Diabetes educators are crucial for the introduction of CGM

The researchers examined practice management and demographic factors within the practices to examine associations with the choice of CGM implementation. Practices that had a diabetes care and education specialist on staff were more likely to choose the TIPS intervention than the virtual CGM clinic (X2 = 11.05; P

No other factors were associated with a practice’s decision to implement a CGM.

“We learned that the diabetes care and education specialist plays a central role in primary care,” Oser said during the presentation. “It was the only indicator of which implementation path would be chosen. We know that only 36% (of primary care practices) have one, and this is a great opportunity to demonstrate the value of the diabetes care and education specialist to clinical practice in primary care.”

Virtual CGM implementation possible

Oser said virtual CGM services may be best suited for practices that do not have a diabetes care and education specialist available. Practices in the virtual arm referred 193 patients to the virtual clinic. Of those patients, 99 were enrolled and 94 completed the clinic. Oser said preliminary results showed improvements in all CGM metrics among those referred to the virtual CGM clinic.

“In retrospect, we are glad that we offered several methods for this, because there is no one-size-fits-all solution,” said Oser.

According to Oser, educating PCPs about CGM was key to the virtual arm’s success. For the intervention to work, Oser said, virtual staff must educate practices about indications for CGM use, how to interpret CGM data and how to enter data into the electronic health record.

“Implementing the virtual service arm of the study was also an opportunity to test a novel method to help primary care providers initiate CGM in their patients while also providing information on how to initiate CGM in their own practice,” Jortberg told Healio.

Consider using a professional CGM

One of the biggest challenges for researchers, Jortberg said, was obtaining prescription approval for personal CGM devices. She said practices using TIPS recommendations have struggled with the approval process and reforms are needed to simplify the process.

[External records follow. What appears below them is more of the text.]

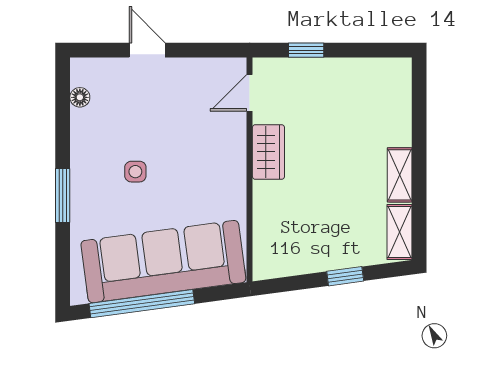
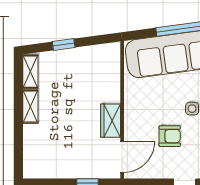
door: (250, 93) -> (122, 157), width x1.38
armchair: (172, 127) -> (170, 136), added

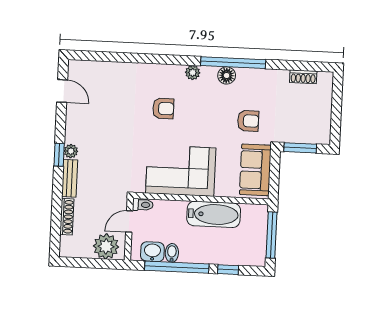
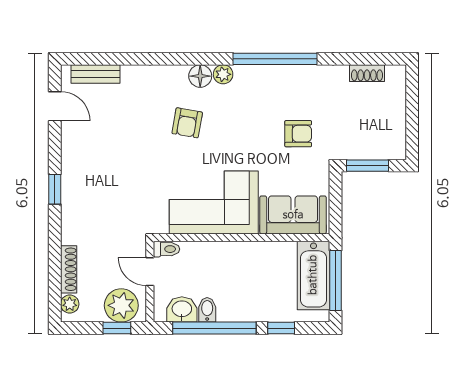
floor lamp: (227, 75) -> (200, 76), moved
armchair: (163, 109) -> (187, 123), turned 100
plant: (71, 151) -> (70, 304), moved
sofa: (255, 170) -> (293, 215), moved, turned 90
bench: (70, 178) -> (95, 74), moved, turned 90
bathtub: (214, 214) -> (313, 275), moved, turned 90
door: (129, 222) -> (150, 272), hinge flipped
window: (102, 264) -> (117, 328), added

Instead of starting immediately with a personal CGM, Jortberg suggested that practices first have their patients start with a professional CGM owned by the practice. She said professional CGMs require little to no insurance approval and can be purchased at a low cost.

“This turned out to be a real win-win situation for both the practices and the patients,” said Jortberg.

The data presented by Jortberg and Oser were preliminary; a final analysis is expected in early 2025. However, both presenters said they were encouraged by the study’s initial results.

“Our initial experience shows that all three implementation strategies work and increase CGM implementation in primary care,” Oser told Healio. “It remains to be seen whether and to what extent one strategy is more effective, as well as the relative cost-effectiveness of the strategies. We have all of this planned in our analysis for the coming months.”